:: Source extract

R/predict_selected.R
In kuenm2: Detailed Development of Ecological Niche Models

Documented in predict_selected

#' Predict selected models for a single scenario
#'
#' @description
#' This function predicts selected models for a single set of new data
#' using either `maxnet` or `glm` It provides options to save the
#' output and compute consensus results (mean, median, etc.) across
#' replicates and models.
#'
#' @usage
#' predict_selected(models, new_variables, mask = NULL, write_files = FALSE,
#'                  write_replicates = FALSE, out_dir = NULL,
#'                  consensus_per_model = TRUE, consensus_general = TRUE,
#'                  consensus = c("median", "range", "mean", "stdev"),
#'                  extrapolation_type = "E", var_to_restrict = NULL,
#'                  type = "cloglog", overwrite = FALSE, progress_bar = TRUE)
#'
#' @param models an object of class `fitted_models` returned by the
#' \code{\link{fit_selected}}() function.
#' @param new_variables a SpatRaster or data.frame of predictor variables.
#' The names of these variables must match those used to calibrate the models or
#' those used to run PCA if `do_pca = TRUE` in the \code{\link{prepare_data}}()
#' function.
#' @param mask (SpatRaster, SpatVector, or SpatExtent) spatial object used to
#' mask the variables before predict. Default is NULL.
#' @param write_files (logical) whether to save the predictions (SpatRasters or
#' data.frame) to disk. Default is FALSE.
#' @param write_replicates (logical) whether to save the predictions for each
#' replicates to disk. Only applicable if `write_files` is TRUE. Default is
#' FALSE.
#' @param out_dir (character) directory path where predictions will be saved.
#' Only relevant if `write_files = TRUE`.

::::
:: Entries provided

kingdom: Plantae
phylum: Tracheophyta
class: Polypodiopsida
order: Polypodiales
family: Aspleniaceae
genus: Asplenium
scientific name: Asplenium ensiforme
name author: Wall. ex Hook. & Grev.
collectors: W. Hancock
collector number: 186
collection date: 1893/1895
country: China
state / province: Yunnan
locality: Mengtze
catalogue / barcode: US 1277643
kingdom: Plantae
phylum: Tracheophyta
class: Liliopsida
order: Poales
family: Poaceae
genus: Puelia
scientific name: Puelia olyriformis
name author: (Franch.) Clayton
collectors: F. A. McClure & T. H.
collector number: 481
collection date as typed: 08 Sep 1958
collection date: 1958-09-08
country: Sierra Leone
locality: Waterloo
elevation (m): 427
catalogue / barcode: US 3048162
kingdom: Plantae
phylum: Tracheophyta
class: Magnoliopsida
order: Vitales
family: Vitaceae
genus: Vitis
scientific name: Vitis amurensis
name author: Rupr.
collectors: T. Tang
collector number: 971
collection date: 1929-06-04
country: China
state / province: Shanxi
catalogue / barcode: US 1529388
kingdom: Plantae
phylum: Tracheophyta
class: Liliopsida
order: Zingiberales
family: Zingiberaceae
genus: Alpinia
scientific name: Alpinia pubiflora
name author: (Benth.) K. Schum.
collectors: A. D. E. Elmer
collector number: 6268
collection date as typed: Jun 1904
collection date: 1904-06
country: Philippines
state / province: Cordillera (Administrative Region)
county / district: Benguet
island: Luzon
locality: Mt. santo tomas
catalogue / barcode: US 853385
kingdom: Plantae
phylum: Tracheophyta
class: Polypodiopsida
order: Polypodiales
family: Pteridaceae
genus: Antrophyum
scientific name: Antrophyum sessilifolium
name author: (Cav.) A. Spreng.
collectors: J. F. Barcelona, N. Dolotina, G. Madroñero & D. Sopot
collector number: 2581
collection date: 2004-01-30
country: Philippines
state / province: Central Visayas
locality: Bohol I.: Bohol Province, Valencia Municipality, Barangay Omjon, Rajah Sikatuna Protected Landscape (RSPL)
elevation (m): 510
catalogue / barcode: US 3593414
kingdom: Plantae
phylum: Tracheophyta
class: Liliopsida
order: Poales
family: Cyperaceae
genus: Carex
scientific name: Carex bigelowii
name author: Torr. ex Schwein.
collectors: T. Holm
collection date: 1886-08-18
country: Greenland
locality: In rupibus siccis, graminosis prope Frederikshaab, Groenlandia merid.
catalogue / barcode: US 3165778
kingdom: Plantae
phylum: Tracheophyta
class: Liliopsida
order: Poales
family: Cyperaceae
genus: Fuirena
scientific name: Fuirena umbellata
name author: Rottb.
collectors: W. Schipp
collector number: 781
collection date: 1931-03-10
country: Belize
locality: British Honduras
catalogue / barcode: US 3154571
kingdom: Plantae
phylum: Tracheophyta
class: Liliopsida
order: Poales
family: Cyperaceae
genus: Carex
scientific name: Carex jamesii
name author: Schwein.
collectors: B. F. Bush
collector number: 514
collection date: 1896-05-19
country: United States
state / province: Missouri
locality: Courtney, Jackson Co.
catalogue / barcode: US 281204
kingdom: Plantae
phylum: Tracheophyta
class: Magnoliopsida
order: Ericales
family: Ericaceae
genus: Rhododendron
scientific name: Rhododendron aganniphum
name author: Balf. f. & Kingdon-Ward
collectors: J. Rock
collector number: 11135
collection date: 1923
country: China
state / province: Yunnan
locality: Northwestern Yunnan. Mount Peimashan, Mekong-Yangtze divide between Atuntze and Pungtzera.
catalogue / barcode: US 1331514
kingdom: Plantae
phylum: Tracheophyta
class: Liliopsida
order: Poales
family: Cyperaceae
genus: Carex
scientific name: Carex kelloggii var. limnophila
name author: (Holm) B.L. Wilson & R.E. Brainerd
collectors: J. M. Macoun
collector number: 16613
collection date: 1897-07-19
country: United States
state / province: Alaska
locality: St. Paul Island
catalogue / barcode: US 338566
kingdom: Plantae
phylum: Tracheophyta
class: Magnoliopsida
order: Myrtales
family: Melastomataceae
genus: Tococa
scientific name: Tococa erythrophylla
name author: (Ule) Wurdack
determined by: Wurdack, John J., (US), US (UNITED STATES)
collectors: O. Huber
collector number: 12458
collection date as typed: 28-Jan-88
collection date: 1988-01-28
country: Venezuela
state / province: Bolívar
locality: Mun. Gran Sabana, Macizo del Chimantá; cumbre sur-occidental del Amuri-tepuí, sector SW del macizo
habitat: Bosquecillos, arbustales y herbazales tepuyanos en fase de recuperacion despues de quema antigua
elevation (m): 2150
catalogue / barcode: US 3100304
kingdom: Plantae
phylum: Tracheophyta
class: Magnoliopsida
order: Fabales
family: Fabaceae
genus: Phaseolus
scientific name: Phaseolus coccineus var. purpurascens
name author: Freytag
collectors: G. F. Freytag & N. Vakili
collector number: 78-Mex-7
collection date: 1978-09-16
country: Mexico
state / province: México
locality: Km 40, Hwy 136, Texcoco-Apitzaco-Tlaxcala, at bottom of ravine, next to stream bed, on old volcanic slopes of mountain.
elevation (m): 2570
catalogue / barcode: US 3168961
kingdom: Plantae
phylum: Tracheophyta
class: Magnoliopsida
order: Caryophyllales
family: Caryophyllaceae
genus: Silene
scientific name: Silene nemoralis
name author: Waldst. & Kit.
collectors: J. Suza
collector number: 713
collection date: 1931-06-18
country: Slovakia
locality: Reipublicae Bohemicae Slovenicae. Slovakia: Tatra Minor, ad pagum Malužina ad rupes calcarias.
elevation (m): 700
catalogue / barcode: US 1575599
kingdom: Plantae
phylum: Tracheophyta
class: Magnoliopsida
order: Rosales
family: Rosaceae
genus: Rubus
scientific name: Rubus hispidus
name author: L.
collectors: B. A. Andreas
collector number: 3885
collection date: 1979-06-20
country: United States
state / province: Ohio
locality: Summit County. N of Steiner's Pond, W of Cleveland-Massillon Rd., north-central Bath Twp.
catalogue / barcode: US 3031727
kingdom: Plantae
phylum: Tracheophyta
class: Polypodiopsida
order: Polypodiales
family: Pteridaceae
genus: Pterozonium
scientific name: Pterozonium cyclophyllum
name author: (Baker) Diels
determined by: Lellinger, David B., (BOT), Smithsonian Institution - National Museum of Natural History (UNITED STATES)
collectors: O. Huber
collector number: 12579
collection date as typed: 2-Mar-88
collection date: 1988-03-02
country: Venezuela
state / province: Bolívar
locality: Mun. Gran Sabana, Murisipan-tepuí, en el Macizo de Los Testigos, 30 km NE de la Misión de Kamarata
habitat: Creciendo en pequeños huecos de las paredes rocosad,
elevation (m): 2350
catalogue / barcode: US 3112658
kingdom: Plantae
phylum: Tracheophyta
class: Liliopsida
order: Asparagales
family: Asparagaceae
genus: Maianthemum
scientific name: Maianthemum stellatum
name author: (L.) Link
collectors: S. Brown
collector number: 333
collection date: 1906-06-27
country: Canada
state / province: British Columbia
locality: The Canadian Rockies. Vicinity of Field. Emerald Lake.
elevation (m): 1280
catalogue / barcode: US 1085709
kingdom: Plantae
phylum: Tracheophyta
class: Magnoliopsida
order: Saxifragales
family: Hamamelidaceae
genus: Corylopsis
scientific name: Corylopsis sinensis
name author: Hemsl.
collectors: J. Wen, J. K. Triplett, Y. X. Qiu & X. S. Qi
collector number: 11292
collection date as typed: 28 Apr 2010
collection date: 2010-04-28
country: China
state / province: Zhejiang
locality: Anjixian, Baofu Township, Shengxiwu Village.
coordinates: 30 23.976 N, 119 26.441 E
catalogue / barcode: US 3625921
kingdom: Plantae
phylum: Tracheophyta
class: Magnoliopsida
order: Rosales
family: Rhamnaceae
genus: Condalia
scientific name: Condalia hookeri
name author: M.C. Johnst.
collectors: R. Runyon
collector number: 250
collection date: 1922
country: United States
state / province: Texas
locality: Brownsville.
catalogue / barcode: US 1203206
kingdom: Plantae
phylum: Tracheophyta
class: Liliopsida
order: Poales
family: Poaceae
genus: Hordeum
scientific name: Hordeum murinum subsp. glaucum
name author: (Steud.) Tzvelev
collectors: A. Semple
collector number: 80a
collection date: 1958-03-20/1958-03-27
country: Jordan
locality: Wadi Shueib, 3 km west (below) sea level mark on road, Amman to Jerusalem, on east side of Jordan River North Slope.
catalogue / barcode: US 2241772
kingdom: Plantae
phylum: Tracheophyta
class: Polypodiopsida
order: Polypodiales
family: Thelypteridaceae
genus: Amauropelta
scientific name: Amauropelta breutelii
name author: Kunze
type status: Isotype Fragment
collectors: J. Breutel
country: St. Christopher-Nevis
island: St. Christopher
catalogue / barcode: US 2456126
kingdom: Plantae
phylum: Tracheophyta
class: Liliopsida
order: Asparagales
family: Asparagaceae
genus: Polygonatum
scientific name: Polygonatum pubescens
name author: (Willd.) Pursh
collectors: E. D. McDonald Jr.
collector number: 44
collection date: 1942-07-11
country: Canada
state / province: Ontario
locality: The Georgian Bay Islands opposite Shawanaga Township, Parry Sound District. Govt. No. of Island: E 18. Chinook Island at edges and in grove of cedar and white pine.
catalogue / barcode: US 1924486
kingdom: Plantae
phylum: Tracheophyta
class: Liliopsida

::::

Problem A: According to the predict_selected documentation, which two modeling approaches can the function use to predict selected models?
Problem B: Reproduce the predict_selected documentation verbatim, everything from "#' The names" down to "Default is FALSE.".
The entries have no connection to the predict_selected documentation.

Response area A: It uses either `maxnet` or `glm`.

Response area B:
#' The names of these variables must match those used to calibrate the models or
#' those used to run PCA if `do_pca = TRUE` in the \code{\link{prepare_data}}()
#' function.
#' @param mask (SpatRaster, SpatVector, or SpatExtent) spatial object used to
#' mask the variables before predict. Default is NULL.
#' @param write_files (logical) whether to save the predictions (SpatRasters or
#' data.frame) to disk. Default is FALSE.